[Stored items from a collection]
:::::
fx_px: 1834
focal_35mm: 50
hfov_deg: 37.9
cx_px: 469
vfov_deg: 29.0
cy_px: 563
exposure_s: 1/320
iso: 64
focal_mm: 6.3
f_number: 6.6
:::::
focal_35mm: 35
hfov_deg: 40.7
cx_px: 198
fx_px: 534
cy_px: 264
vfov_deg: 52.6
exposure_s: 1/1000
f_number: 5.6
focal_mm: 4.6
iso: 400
:::::
§ Instructions for the task: There is a line with "fx_px: 1834" and a line with "f_number: 6.6" above. Copy exactly those two lines and all lines between them, with nothing else.

§ Solution to this exercise:
fx_px: 1834
focal_35mm: 50
hfov_deg: 37.9
cx_px: 469
vfov_deg: 29.0
cy_px: 563
exposure_s: 1/320
iso: 64
focal_mm: 6.3
f_number: 6.6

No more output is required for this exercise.